Example: “You are a real estate marketing expert”, “You are a tour guide”, “You are an emotional teenager” etc.
Step 2: Tell the AI your request in the form of a need.
Example: “I need you to tell me the top-rated restaurants in Happy Hollow, AB”, “I need you to write a description of a home in Bakers Acres, AB that has 3 bedrooms, …”, or “I need you to tell me about the parks within walking distance of 123 Any street”
Step 3: Tell the AI the tone you are requesting the information be returned in.
Example: “I want the information in an uplifting and exciting tone”, “I want the result in a professional but relaxed tone”, “I want the information in a casual, country tone”
Step 4: Tell the AI the format you need the results in.
Example: “I need the results in a table format”, “I need the results to be no more than 1,020 characters including spaces”, “I need the results in point form”
Don’t Be Dumb
I would expect it would go without saying, but for some reason the popularity of AI-based tools has mistakenly led folks to believe AI is infallible. This is false, and catastrophically so.
AI is only a tool generating outputs based on your inputs and it does make mistakes as a feature, not a bug. By providing a wide variance in its ability to answer your inputs contextually, AI is designed to provide outputs that it has calculated to match what you want. But you have to know that the tool has never been to the property, doesn’t know your market, and can’t capture the small details of how a property should be described so you should never use AI to write or edit a listing description, or provide data that you aren’t prepared to review and correct yourself for accuracy and value.

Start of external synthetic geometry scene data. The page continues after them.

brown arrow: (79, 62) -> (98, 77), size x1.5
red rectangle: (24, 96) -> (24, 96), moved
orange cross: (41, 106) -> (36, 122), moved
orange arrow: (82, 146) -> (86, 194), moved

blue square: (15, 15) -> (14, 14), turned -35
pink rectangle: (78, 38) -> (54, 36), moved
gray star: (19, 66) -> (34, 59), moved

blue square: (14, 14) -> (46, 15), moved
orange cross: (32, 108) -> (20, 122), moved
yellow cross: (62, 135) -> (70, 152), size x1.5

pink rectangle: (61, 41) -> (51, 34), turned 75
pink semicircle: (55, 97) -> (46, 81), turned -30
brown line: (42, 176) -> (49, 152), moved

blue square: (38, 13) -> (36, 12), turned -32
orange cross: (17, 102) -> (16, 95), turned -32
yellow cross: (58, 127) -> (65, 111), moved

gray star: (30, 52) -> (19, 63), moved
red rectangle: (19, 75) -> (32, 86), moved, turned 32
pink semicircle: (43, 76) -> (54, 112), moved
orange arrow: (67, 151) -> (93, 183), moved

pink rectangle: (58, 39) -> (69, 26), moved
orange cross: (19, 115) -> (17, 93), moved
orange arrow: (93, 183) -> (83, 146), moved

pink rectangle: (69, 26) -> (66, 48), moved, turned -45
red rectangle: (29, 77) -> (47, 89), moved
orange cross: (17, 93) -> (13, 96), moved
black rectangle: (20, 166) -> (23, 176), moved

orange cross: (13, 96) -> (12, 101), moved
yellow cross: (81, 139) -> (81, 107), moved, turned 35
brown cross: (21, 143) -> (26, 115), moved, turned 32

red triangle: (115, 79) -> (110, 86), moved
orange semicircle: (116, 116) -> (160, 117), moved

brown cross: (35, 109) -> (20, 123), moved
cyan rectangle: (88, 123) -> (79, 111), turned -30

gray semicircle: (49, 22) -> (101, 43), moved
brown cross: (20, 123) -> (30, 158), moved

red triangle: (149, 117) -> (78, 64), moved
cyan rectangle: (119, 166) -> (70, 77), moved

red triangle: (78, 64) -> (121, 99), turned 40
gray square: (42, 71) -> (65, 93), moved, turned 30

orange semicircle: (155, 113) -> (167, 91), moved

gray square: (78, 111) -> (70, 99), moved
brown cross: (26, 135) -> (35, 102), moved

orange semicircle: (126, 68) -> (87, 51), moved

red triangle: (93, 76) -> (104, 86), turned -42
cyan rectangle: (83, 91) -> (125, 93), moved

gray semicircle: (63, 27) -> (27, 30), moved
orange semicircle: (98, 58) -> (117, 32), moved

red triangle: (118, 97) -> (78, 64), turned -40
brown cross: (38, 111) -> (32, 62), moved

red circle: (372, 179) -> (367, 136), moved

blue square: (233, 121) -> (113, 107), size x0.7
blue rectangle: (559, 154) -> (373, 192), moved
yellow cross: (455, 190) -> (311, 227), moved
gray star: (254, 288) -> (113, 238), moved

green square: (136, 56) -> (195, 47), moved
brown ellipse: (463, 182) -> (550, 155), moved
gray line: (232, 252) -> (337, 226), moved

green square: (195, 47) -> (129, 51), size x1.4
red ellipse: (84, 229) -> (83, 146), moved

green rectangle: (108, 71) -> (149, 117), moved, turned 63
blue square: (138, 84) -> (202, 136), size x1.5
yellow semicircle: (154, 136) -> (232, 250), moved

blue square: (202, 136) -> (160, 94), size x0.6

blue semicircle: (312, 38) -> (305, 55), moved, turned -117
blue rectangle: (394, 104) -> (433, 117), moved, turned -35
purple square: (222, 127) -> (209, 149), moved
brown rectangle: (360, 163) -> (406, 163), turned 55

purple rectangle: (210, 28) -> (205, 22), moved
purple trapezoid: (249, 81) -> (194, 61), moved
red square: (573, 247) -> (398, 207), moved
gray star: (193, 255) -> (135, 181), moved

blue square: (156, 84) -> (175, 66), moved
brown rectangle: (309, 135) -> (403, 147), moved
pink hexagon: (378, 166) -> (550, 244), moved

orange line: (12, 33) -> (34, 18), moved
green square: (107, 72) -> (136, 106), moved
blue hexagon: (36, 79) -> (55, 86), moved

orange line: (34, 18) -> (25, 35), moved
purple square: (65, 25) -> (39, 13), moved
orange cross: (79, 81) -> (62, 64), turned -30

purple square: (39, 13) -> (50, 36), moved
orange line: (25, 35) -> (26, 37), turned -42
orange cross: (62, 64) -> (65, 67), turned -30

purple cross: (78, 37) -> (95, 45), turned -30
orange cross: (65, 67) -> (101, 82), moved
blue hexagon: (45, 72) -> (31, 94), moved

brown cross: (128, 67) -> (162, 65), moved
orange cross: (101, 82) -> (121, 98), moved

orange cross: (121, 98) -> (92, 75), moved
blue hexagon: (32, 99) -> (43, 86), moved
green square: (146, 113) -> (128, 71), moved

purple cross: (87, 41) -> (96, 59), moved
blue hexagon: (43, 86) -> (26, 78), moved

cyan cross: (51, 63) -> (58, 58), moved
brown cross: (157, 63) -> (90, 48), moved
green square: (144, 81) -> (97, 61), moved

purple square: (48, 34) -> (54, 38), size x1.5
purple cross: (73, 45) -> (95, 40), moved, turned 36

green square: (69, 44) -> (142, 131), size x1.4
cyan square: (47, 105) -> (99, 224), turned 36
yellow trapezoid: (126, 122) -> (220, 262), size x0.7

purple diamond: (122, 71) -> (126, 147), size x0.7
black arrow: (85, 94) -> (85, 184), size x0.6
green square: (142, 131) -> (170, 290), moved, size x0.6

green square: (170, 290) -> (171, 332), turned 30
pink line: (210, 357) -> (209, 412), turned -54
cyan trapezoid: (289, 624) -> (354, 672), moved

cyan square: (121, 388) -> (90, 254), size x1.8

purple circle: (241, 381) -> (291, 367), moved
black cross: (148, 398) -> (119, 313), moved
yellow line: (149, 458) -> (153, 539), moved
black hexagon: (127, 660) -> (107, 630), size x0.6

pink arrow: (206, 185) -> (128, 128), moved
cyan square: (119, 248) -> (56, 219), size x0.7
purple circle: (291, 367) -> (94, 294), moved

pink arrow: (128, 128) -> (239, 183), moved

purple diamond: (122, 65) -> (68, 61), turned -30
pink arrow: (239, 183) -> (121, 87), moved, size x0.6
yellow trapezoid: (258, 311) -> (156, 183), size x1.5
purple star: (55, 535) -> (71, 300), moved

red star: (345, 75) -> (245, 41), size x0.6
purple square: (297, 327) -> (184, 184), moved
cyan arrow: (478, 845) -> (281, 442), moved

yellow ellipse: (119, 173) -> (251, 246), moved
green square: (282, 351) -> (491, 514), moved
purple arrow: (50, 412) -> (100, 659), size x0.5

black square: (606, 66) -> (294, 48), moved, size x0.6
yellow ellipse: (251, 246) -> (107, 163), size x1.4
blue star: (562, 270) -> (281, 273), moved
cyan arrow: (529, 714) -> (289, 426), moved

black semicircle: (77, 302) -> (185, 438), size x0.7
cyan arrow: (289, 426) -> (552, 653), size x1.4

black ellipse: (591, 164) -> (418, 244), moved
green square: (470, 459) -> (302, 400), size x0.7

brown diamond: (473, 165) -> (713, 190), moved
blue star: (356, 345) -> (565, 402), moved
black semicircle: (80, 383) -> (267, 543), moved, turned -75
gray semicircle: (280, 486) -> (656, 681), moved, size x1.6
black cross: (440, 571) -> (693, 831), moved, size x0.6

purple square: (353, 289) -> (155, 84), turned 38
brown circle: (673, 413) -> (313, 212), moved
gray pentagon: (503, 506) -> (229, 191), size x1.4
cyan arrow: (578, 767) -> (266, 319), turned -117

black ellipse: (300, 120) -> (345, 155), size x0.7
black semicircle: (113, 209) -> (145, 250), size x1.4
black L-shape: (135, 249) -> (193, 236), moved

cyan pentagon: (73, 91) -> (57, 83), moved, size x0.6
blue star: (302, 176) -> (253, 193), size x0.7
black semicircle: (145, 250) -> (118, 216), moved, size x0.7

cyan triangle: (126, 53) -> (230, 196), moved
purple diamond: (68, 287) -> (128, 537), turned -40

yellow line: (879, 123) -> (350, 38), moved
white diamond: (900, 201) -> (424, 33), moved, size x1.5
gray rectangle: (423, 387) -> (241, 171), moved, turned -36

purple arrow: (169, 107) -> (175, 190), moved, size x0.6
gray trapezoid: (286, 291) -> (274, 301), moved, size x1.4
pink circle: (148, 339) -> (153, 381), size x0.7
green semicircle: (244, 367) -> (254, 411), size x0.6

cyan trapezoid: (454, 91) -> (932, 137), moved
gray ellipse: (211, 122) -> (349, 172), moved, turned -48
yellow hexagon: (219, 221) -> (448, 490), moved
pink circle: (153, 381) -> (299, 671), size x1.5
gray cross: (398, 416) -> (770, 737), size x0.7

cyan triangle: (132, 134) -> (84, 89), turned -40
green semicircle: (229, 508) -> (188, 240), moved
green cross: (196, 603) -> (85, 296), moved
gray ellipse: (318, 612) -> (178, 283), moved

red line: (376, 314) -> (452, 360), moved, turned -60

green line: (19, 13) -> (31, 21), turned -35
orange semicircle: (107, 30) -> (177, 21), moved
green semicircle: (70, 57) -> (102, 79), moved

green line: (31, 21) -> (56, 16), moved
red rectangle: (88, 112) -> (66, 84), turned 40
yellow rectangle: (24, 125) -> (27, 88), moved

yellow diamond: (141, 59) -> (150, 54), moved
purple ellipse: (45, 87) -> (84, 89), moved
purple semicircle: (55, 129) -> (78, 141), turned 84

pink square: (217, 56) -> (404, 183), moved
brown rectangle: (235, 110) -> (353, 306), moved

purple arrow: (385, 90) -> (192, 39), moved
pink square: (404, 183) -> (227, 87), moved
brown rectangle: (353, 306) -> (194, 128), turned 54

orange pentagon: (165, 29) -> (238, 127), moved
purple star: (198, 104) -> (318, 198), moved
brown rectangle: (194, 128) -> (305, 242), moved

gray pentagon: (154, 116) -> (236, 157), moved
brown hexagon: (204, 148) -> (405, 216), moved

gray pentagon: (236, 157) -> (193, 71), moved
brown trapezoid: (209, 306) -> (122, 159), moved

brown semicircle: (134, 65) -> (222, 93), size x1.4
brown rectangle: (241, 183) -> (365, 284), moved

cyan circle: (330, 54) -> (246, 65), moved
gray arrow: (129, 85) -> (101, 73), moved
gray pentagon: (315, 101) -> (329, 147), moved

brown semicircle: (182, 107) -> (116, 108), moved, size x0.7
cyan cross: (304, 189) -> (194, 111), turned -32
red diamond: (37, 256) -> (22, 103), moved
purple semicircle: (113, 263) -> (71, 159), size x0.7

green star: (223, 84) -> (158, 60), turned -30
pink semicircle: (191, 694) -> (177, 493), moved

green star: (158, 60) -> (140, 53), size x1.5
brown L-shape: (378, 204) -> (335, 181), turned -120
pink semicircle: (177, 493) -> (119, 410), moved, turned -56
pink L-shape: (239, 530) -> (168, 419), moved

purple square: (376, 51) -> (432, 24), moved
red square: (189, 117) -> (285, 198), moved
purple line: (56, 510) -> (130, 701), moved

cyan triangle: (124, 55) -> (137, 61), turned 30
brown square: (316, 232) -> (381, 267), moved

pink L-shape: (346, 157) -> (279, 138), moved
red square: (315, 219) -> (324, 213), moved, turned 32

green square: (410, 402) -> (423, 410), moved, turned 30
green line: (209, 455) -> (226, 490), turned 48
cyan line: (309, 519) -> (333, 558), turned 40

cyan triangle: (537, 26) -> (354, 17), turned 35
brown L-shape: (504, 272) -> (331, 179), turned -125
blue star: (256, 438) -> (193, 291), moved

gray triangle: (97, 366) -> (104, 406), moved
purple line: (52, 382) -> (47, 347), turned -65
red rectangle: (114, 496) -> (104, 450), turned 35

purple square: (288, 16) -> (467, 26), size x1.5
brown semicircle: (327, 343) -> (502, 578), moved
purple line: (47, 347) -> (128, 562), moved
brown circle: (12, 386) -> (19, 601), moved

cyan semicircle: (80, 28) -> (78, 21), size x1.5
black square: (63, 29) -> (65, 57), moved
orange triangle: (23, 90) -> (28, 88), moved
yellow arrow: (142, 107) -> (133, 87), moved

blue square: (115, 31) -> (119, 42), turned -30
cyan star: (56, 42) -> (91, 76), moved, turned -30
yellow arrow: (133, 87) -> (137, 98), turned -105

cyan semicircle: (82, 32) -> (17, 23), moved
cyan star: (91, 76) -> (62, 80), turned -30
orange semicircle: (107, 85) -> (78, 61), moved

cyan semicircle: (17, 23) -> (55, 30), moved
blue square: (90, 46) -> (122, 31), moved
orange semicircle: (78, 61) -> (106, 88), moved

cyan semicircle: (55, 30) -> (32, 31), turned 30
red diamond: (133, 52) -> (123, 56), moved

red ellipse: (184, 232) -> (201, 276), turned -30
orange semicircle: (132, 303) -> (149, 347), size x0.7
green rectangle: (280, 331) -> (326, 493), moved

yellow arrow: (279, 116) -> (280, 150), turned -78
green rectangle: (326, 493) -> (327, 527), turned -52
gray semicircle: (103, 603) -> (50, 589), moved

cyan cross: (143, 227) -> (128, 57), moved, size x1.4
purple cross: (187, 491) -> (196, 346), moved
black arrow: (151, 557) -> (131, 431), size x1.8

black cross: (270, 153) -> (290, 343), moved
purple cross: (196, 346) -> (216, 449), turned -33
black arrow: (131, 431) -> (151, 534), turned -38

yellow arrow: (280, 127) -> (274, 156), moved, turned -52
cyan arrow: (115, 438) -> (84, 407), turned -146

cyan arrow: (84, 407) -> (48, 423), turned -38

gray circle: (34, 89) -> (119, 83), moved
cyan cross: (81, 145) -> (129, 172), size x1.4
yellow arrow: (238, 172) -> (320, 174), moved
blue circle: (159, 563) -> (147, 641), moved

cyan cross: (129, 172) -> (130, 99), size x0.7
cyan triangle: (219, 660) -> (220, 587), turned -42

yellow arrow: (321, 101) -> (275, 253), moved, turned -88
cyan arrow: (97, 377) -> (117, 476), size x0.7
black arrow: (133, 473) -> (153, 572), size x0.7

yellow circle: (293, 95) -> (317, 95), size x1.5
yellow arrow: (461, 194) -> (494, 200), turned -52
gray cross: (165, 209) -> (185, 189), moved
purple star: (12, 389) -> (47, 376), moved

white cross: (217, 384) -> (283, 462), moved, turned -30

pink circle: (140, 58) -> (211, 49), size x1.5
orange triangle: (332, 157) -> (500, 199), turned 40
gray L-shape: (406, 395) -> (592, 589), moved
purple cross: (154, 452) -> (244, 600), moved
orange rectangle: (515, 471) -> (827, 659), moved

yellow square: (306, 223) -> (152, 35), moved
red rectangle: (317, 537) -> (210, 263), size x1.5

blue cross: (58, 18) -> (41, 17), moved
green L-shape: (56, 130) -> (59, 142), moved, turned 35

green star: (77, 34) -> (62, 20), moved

AI may describe a hoarder's house as enchanting, a one-bedroom condo as expansive, or mention nearby parks that don’t actually exist. It makes mistakes, so your job is to carefully review and verify the accuracy of the information and the way it has presented the property so when a buyer actually shows up to the property, they see what they expected, and can rely on the information you have put out there.
Copyright
One final thought on the use of AI is a quick refresher on copyright law in Alberta concerning AI. When you begin using an AI-based tool they, like all technology providers, have you agree to an End User License Agreement (EULA). In that agreement copyright will be discussed, and from the main line tools I have seen you agree that any information you share with the tool can be used and re-used by the tool in perpetuity. On the input side, it is a bad idea to put confidential information into an AI tool since it can be used in ways you never expected. Additionally, whatever you give to the tool such as your own intellectual property or images you have taken can be used to generate future outputs for other users. On the output side of the equation, whatever AI provides you may or may not be copyrighted by the company that owns the tool, and your use of it may be restricted. Do your homework and read the EULA to know what your risks are.
When AI is placed in the proper mental bucket as a tool and not a replacement for common sense, the possibility of how it can help summarize, simplify, and suggest data outputs is truly impressive and exciting. Like a hammer is useful to build, it can also destroy, and so too is the possibility of the use of AI. Using it properly as an augmentation to your own intelligence is the right way to think of this new tool and how it should be used. Oh, and if you have seen any movie about robots, they always try and kill us in the end… You have been warned.